Women and Justice: Court: Court of Appeals Seventh District

Domestic Case Law

Cece v. Holder, 733 F.3d 662 (7th Cir. 2013) Court of Appeals Seventh District (2013)

Gender discrimination, Sexual violence and rape, Trafficking in persons

Cece, a young Albanian woman fled Albania to avoid trafficking and prostitution rings which target young women living alone. While living alone in Korce, Cece caught the attention of one of the leaders of a well-known prostitution ring. He followed, harassed, and threatened Cece. Her reports of the assault to the authorities were perfunctorily dismissed. Thereafter, Cece fled to the United States (“U.S.”) using a fraudulently procured Italian passport, whereupon she filed for asylum and withholding of removal within the one-year statutory period. Her claim was based on fear of returning to Albania as a young woman living alone. The immigration judge granted Cece’s asylum claim finding that her fear of returning to Albania was well founded because she belonged to a particular social group composed of “young Albanian women who are targeted for prostitution by traffickers” and that the government of Albania was unable or unwilling to protect such women. The Board of Immigration Appeals vacated the judge’s decision, holding that the judge erred in finding that Cece had established membership in a particular social group. On appeal, the Seventh Circuit Court of Appeals found that Cece was a member of particular social group cognizable under 8 U.S.C. § 1101(a)(42)(A) and therefore eligible for asylum. Specifically, the Court found that the particular social group identified by the immigration judge – young Albanian women living alone and thus vulnerable to being trafficked – met the immutability requirements of 8 U.S.C. § 1101(a)(42)(a) because it is based on common characteristics that members of the group either cannot change or should not be required to change.

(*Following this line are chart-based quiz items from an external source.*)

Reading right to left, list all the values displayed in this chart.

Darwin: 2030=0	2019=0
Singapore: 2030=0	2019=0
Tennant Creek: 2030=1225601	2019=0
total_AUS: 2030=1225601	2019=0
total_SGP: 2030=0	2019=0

United States v. Sawyer, 733 F.3d 228 (7th Cir. 2013) Court of Appeals Seventh District (2013)

Trafficking in persons

Defendant Datqun Sawyer was convicted of sex trafficking in violation 18 U.S.C. § 1591(a). On appeal, Sawyer admitted to forcing at least seven teenage girls he knew to be minors to work as prostitutes for his benefit but challenged his conviction on grounds that the jury was improperly instructed. Sawyer argued that the jury should have been instructed to acquit if the Government did not prove beyond a reasonable doubt that he knew or intended his criminal conduct to affect interstate commerce. The Court held that the clause in 18 U.S.C. § 1591 requiring the defendant’s conduct to affect interstate commerce merely establishes the basis for Congress’s power to legislate and is not subject to any mens rea requirement. The Court explained it would be unreasonable for Congress to limit its enforcement ability to the “trifling number” of sex-traffickers who know or intend their conduct to impact interstate or international commerce as understood under Constitutional law. As such, the Court held that a conviction under 18 U.S.C. § 1591(a) does not require proof of the defendant’s knowledge of the implications of his conduct on interstate commerce.